Content starts
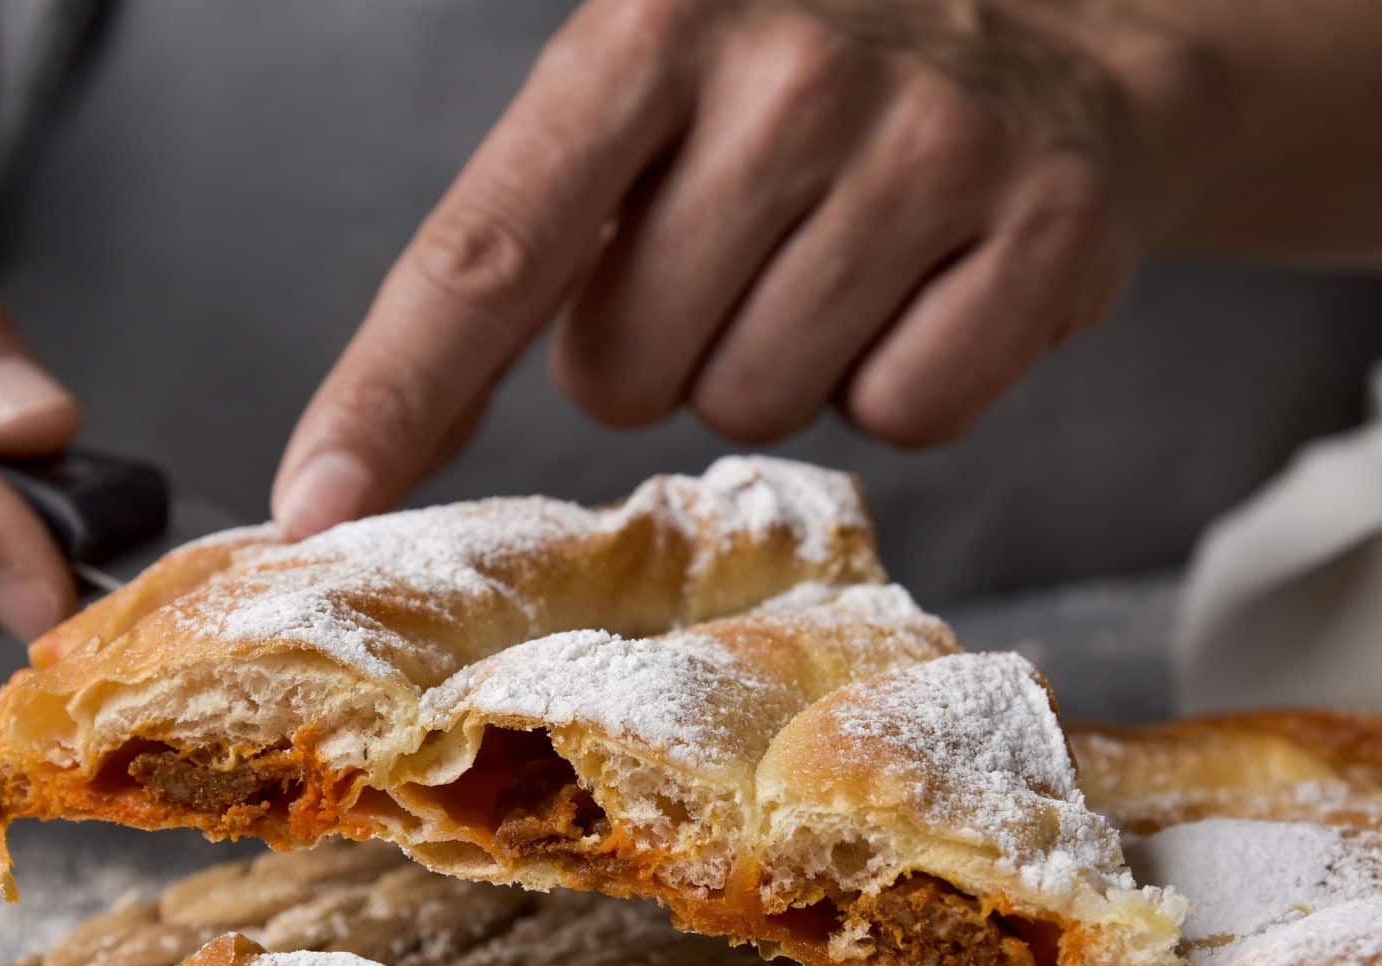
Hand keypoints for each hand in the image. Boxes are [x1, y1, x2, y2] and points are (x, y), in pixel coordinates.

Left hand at [274, 0, 1197, 536]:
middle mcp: (789, 70)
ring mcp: (930, 145)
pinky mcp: (1046, 229)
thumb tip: (376, 439)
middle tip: (739, 246)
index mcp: (651, 23)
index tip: (315, 501)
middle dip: (659, 345)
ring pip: (757, 404)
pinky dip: (899, 380)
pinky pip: (903, 416)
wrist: (1067, 38)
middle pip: (626, 372)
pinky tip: (930, 281)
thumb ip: (537, 229)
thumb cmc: (812, 85)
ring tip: (841, 250)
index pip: (488, 248)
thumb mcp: (658, 88)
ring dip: (774, 360)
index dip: (393, 391)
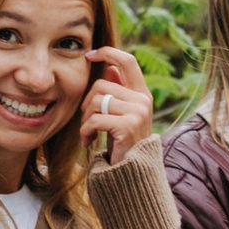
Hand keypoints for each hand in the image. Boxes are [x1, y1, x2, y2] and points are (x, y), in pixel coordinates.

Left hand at [79, 48, 154, 165]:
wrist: (132, 175)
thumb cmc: (122, 144)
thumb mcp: (119, 115)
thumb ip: (117, 92)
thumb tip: (109, 67)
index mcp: (142, 93)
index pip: (128, 61)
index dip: (108, 53)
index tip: (89, 55)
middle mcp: (143, 100)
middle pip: (101, 85)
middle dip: (87, 104)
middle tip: (88, 123)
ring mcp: (138, 112)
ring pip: (96, 102)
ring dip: (85, 120)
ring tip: (89, 134)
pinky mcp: (128, 126)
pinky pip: (95, 119)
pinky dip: (85, 132)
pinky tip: (88, 142)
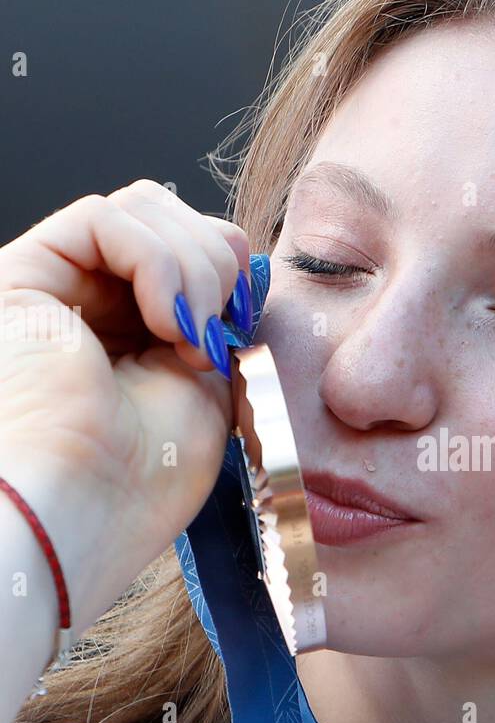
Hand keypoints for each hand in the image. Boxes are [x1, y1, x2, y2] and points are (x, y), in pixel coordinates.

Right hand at [0, 179, 252, 640]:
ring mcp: (56, 287)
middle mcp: (90, 303)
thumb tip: (245, 266)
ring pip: (144, 209)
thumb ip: (219, 320)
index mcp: (134, 333)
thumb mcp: (209, 387)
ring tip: (186, 339)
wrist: (84, 514)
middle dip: (216, 264)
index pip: (195, 250)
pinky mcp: (23, 275)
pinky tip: (161, 321)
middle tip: (214, 339)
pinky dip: (155, 260)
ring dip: (193, 267)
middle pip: (172, 217)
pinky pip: (104, 216)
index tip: (240, 333)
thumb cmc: (143, 479)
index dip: (231, 272)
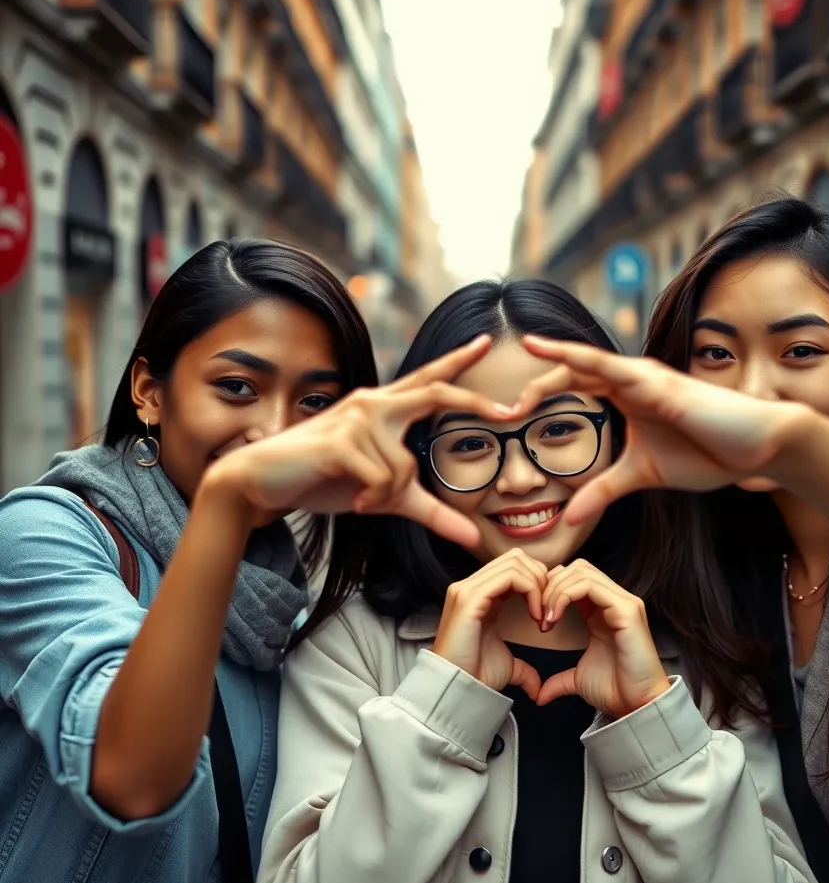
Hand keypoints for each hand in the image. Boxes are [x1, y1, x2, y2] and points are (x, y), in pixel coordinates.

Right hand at [204, 335, 512, 544]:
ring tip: (360, 498)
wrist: (262, 481)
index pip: (429, 379)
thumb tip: (473, 539)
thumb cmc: (324, 480)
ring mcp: (357, 417)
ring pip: (404, 466)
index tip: (487, 343)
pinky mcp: (340, 440)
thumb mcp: (385, 496)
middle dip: (475, 403)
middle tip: (511, 412)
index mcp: (385, 408)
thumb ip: (431, 512)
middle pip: (436, 394)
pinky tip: (352, 499)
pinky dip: (372, 499)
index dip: (458, 360)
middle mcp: (375, 402)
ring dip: (387, 495)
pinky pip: (382, 479)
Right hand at [433, 549, 545, 699]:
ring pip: (514, 563)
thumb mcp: (507, 665)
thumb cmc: (477, 675)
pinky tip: (536, 615)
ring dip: (537, 584)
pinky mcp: (470, 597)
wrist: (457, 688)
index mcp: (478, 595)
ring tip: (542, 613)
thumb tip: (538, 687)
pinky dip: (531, 591)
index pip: (513, 566)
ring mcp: (467, 589)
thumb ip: (523, 667)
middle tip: (549, 607)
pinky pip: (510, 577)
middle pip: (515, 557)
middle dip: (540, 577)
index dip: (537, 580)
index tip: (549, 607)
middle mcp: (470, 586)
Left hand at [510, 335, 807, 522]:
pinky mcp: (661, 385)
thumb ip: (603, 491)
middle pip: (570, 370)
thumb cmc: (708, 454)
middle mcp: (631, 379)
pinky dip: (584, 360)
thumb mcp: (642, 477)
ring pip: (587, 361)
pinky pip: (615, 368)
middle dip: (534, 387)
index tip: (504, 414)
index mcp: (625, 395)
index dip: (539, 395)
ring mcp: (645, 378)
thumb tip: (569, 519)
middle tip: (498, 411)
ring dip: (550, 369)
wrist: (758, 448)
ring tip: (518, 383)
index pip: (573, 385)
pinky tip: (559, 356)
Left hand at [538, 560, 670, 718]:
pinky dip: (565, 596)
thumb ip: (558, 679)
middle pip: (577, 568)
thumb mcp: (577, 678)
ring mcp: (624, 602)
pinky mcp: (627, 609)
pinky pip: (590, 586)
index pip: (575, 577)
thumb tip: (539, 695)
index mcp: (604, 610)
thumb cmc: (615, 689)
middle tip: (537, 613)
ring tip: (545, 617)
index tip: (536, 615)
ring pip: (581, 572)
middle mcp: (616, 600)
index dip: (550, 589)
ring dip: (555, 591)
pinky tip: (554, 617)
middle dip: (550, 585)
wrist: (636, 706)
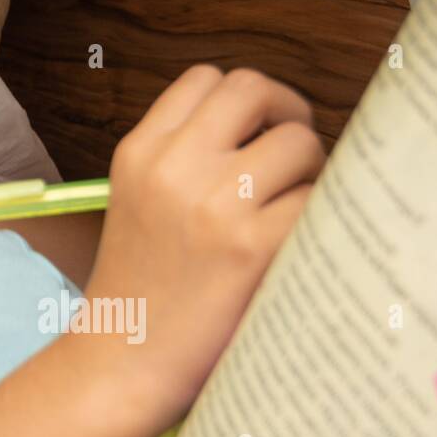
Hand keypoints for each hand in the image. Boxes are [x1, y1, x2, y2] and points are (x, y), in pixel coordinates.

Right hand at [81, 65, 326, 427]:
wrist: (122, 357)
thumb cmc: (136, 284)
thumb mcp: (133, 197)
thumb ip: (179, 154)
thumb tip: (262, 124)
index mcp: (138, 150)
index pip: (205, 78)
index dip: (243, 100)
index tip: (255, 129)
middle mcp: (171, 165)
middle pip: (253, 88)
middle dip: (286, 113)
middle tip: (290, 153)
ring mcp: (211, 203)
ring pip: (298, 141)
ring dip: (309, 170)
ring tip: (289, 207)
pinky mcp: (250, 246)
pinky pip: (314, 200)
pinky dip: (313, 216)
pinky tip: (289, 242)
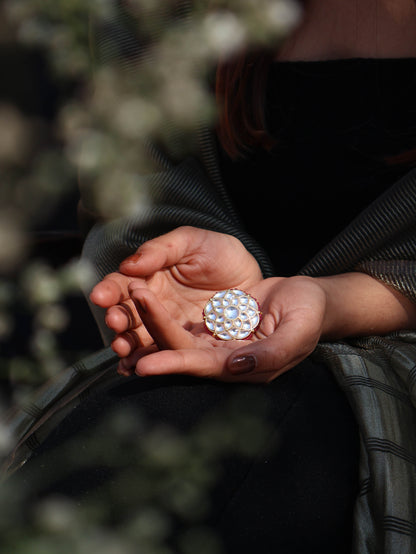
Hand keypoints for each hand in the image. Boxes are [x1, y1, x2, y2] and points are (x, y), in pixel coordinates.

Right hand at [90, 226, 262, 357]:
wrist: (252, 279)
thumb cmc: (219, 253)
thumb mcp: (192, 242)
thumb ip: (161, 250)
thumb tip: (128, 265)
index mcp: (149, 277)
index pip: (122, 284)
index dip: (110, 289)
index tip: (101, 296)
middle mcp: (152, 304)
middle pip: (126, 314)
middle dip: (117, 319)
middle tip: (115, 322)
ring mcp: (167, 326)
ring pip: (140, 338)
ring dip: (127, 344)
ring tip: (122, 348)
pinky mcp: (184, 345)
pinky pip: (163, 354)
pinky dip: (147, 361)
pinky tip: (134, 368)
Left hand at [119, 275, 327, 382]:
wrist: (305, 297)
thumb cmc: (308, 313)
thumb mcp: (299, 330)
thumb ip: (272, 352)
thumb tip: (235, 366)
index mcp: (245, 366)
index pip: (204, 367)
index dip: (175, 366)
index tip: (144, 365)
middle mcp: (224, 359)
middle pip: (181, 350)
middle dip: (153, 335)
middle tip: (120, 324)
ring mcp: (216, 341)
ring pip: (176, 334)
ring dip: (151, 321)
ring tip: (129, 300)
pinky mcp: (211, 325)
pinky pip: (181, 319)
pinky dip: (159, 313)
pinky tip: (138, 301)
Content ends
## INSTRUCTIONS TO FOLLOW
Give every line of the records above again, exactly, and omit the pictures.

## WRITTEN REPLY
Hand keypoints for each hand in the image. Boxes are [x1, y1, x2, y2] and points are (x, y), in pixel coordinates.

Left hand at [274, 0, 1197, 536]:
middle mcp: (789, 70)
ring mcp: (930, 145)
pinky mcp: (1046, 229)
thumb tip: (376, 439)
middle tip: (739, 246)
index mcp: (651, 23)
index tip: (315, 501)
middle dip: (659, 345)
ring pip: (757, 404)
pinky dip: (899, 380)
pinky pip: (903, 416)
wrist: (1067, 38)
middle pip: (626, 372)
pinky tip: (930, 281)
thumb ip: (537, 229)
thumb cmc: (812, 85)
ring tip: (841, 250)
index pip: (488, 248)
thumb mcp: (658, 88)
ring dip: (774, 360)
index dip: (393, 391)
Hand keypoints for each hand in the image. Boxes are [x1, y1, x2, y2] and points are (x, y), in pixel coordinates.

Left hand at [79, 48, 154, 165]:
wrist: (132, 175)
thumb cmc: (122, 144)
thumb mcp: (119, 115)
thumb ip: (117, 92)
thumb tip: (109, 67)
index mcp: (142, 93)
index pip: (128, 61)
index dip: (108, 53)
index tip: (89, 55)
middle mcp: (143, 100)
middle pip: (101, 85)
middle dip: (87, 104)
middle tip: (88, 123)
ring mcp: (138, 112)
ring pip: (96, 102)
ring dip: (85, 120)
ring tip: (89, 134)
pinky mcp: (128, 126)
pinky pip: (95, 119)
pinky dip: (85, 132)
pinky tip: (88, 142)
Hand keypoints for each hand in the image. Boxes are [x1, y1, x2, y2] and points are (x, y), in pixel coordinates.

Right hand at [0, 179, 252, 640]:
ring mcp: (56, 287)
middle mcp: (90, 303)
thumb tip: (245, 266)
ring pip: (144, 209)
thumb ip: (219, 320)
index mcp: (134, 333)
thumb mcp: (209, 387)
ring tip: (186, 339)
wrist: (84, 514)
middle dip: (216, 264)
index pip: (195, 250)
pinky mcp: (23, 275)
pinky tip: (161, 321)
middle tip: (214, 339)
pinky dip: (155, 260)
ring dip: (193, 267)
middle pip: (172, 217)
pinky pip: (104, 216)
index tip: (240, 333)
thumb cmc: (143, 479)
index dip: (231, 272)
Hand keypoints for each hand in the image. Boxes are [x1, y1, x2, y2] and points are (x, y), in pixel coordinates.

Right hand at [204, 335, 512, 544]:
ring tip: (360, 498)
wrist: (262, 481)
index pip: (429, 379)
thumb tip: (473, 539)
thumb cmc: (324, 480)
ring mcp: (357, 417)
ring pip: (404, 466)
index tip: (487, 343)
pinky mcp: (340, 440)
thumb mcp: (385, 496)
middle dip: (475, 403)
middle tip: (511, 412)
index mcp: (385, 408)
thumb ip: (431, 512)
middle pip: (436, 394)
pinky tip: (352, 499)
pinky dip: (372, 499)
index dip: (458, 360)
middle mcp: (375, 402)
ring dip: (387, 495)
pinky pip: (382, 479)
Right hand at [433, 549, 545, 699]:
ring pip: (514, 563)
thumb mcp: (507, 665)
thumb cmc: (477, 675)
pinky tip: (536, 615)
ring dip: (537, 584)
pinky mcp: (470, 597)
wrist: (457, 688)
index mcp: (478, 595)
ring tip: (542, 613)
thumb tip: (538, 687)
pinky dip: (531, 591)
index pip: (513, 566)
ring mcp: (467, 589)
thumb ip: (523, 667)
middle tip: (549, 607)
pinky pip: (510, 577)
middle pip: (515, 557)
middle dip: (540, 577)
index dip: (537, 580)
index tip: (549, 607)
middle mcp: (470, 586)
Left hand at [510, 335, 807, 522]:
pinky mcp: (661, 385)
thumb ip: (603, 491)
middle pip: (570, 370)
thumb cmc: (708, 454)
middle mcp: (631, 379)
pinky dip: (584, 360)
thumb mcp: (642, 477)
ring pip: (587, 361)
pinky pip: (615, 368)
middle dip: (534, 387)
index tip: (504, 414)
index mcp: (625, 395)
index dip: (539, 395)
ring mcp: (645, 378)
thumb tip: (569, 519)
middle tip: (498, 411)
ring dip: (550, 369)
wrist: (758, 448)
ring tip: (518, 383)
index pip: (573, 385)
pinky tip: (559, 356)
Left hand at [538, 560, 670, 718]:
pinky dip: (565, 596)
thumb ip: (558, 679)
middle pip: (577, 568)
thumb mcp: (577, 678)
ring mcp: (624, 602)
pinky mcp: (627, 609)
pinky pip: (590, 586)
index pip: (575, 577)
thumb tip: (539, 695)
index mcp: (604, 610)
thumb cmc: (615, 689)
middle tip: (537, 613)
ring tip: (545, 617)
index tip: (536, 615)
ring pip: (581, 572)
middle mcp: (616, 600)
index dip: (550, 589)
ring dip: (555, 591)
pinky tip: (554, 617)
middle dip: (550, 585)
wrist: (636, 706)
Hand keypoints for each hand in the image. Boxes are [x1, y1, x2, y2] and points are (x, y), in pixel coordinates.

Right hand at [81, 65, 326, 427]:
wrist: (122, 357)
thumb cmc: (136, 284)
thumb mcp: (133, 197)
thumb ip: (179, 154)
thumb tip: (262, 124)
index mcp: (138, 150)
index pip: (205, 78)
index dip: (243, 100)
index tip: (255, 129)
middle mcp: (171, 165)
middle pip: (253, 88)
middle dip: (286, 113)
middle tip: (290, 153)
ring mcp: (211, 203)
ring pip: (298, 141)
ring dip: (309, 170)
ring tip: (289, 207)
pinky mcp: (250, 246)
pinky pip: (314, 200)
pinky dip: (313, 216)
pinky tip: (289, 242)
Hand keypoints for each hand in the image. Boxes are [x1, y1, x2, y2] and points are (x, y), in pixel coordinates.

Right hand at [90, 226, 262, 357]:
wrist: (252, 279)
thumb cmc: (219, 253)
thumb mcp: (192, 242)
thumb ip: (161, 250)
thumb tip: (128, 265)
index mcp: (149, 277)
index pip: (122, 284)
index dip: (110, 289)
index tip: (101, 296)
middle mcp: (152, 304)
middle pip: (126, 314)
middle dip: (117, 319)
middle tip: (115, 322)
ring mcp: (167, 326)
ring pip: (140, 338)
ring dip: (127, 344)
ring tip: (122, 348)
pinky mcp: (184, 345)
pinky pip: (163, 354)
pinky dip: (147, 361)
pinky tip: (134, 368)
Left hand at [119, 275, 327, 382]:
wrist: (305, 297)
thumb cmc: (308, 313)
thumb mcp: (299, 330)
thumb ip: (272, 352)
thumb tip: (235, 366)
index mcp: (245, 366)
index pip: (204, 367)
index dip: (175, 366)
index tip: (144, 365)
middle mcp: (224, 359)
middle pip: (181, 350)
middle dip: (153, 335)
middle tip: (120, 324)
ring mcp: (216, 341)
ring pip: (176, 334)
ring dip: (151, 321)
ring tip: (129, 300)
pinky mcp: (211, 325)
pinky pip: (181, 319)
pinky dip: (159, 313)
pinky tip: (138, 301)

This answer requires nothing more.